[Opening Provided data section]

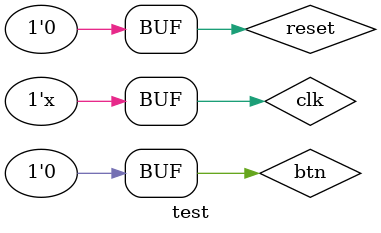
<source format=v>
`timescale 1ns/1ps

module test;
    reg clk;
    reg reset;
    reg btn;
    wire [6:0] segments;

    cyclic_buffer uut (
        .clk(clk),
        .reset(reset),
        .btn(btn),
        .segments(segments)
    );

    initial clk = 0;
    always #5 clk = ~clk;

    initial begin
        reset = 1;
        btn = 0;
        #20;    
        reset = 0;

        #10 btn = 1; #10 btn = 0;
        #20 btn = 1; #10 btn = 0;
        #20 btn = 1; #10 btn = 0;

        #100;
    end

    initial begin
        $display("Time | Buffer | Segments");
        $monitor("%0t | %d | %b", $time, uut.buffer, segments);
    end

endmodule

</source>
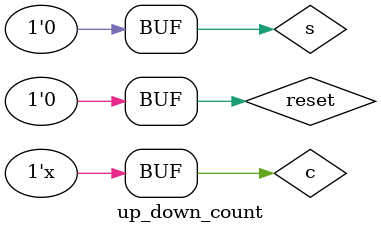
<source format=v>
`timescale 1ns / 1ps


module up_down_count;

	// Inputs
	reg reset;
	reg reset1;
	reg s;
	// Outputs
	wire [2:0] out;
	
	reg c;
	// Outputs
	wire [24:0] count;
	wire clk_out;
	
	// Instantiate the Unit Under Test (UUT)
	up_down_counter uut (
		.out(out), 
		.reset(reset), 
		.s(s)
	);
	OneHzClk hello(c,clk_out);
		always
		#10 c=~c;
	initial begin
		// Initialize Inputs
		reset = 1;
		s = 0;
		c = 0;
		#10;
		reset=0;
		// Wait 100 ns for global reset to finish
		#1410065408;
		#1410065408;
		#1410065408;
		#1410065408;
		#1410065408;
		#1410065408;
		#1410065408;
		#1410065408;
      s=1;
		#1410065408;
		#1410065408;
		#1410065408;
		#1410065408;
		#1410065408;
		#1410065408;
		#1410065408;
		#1410065408;
      s=0;
		// Add stimulus here

	end
      
endmodule


</source>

[Closing Provided data section]

In your copy, exclude the pictures and repeat each entry above exactly.

**Reply to the task**
<source format=v>
`timescale 1ns/1ps

module test;
    reg clk;
    reg reset;
    reg btn;
    wire [6:0] segments;

    cyclic_buffer uut (
        .clk(clk),
        .reset(reset),
        .btn(btn),
        .segments(segments)
    );

    initial clk = 0;
    always #5 clk = ~clk;

    initial begin
        reset = 1;
        btn = 0;
        #20;    
        reset = 0;

        #10 btn = 1; #10 btn = 0;
        #20 btn = 1; #10 btn = 0;
        #20 btn = 1; #10 btn = 0;

        #100;
    end

    initial begin
        $display("Time | Buffer | Segments");
        $monitor("%0t | %d | %b", $time, uut.buffer, segments);
    end

endmodule

</source>
<source format=v>
`timescale 1ns / 1ps


module up_down_count;

	// Inputs
	reg reset;
	reg reset1;
	reg s;
	// Outputs
	wire [2:0] out;
	
	reg c;
	// Outputs
	wire [24:0] count;
	wire clk_out;
	
	// Instantiate the Unit Under Test (UUT)
	up_down_counter uut (
		.out(out), 
		.reset(reset), 
		.s(s)
	);
	OneHzClk hello(c,clk_out);
		always
		#10 c=~c;
	initial begin
		// Initialize Inputs
		reset = 1;
		s = 0;
		c = 0;
		#10;
		reset=0;
		// Wait 100 ns for global reset to finish
		#1410065408;
		#1410065408;
		#1410065408;
		#1410065408;
		#1410065408;
		#1410065408;
		#1410065408;
		#1410065408;
      s=1;
		#1410065408;
		#1410065408;
		#1410065408;
		#1410065408;
		#1410065408;
		#1410065408;
		#1410065408;
		#1410065408;
      s=0;
		// Add stimulus here

	end
      
endmodule


</source>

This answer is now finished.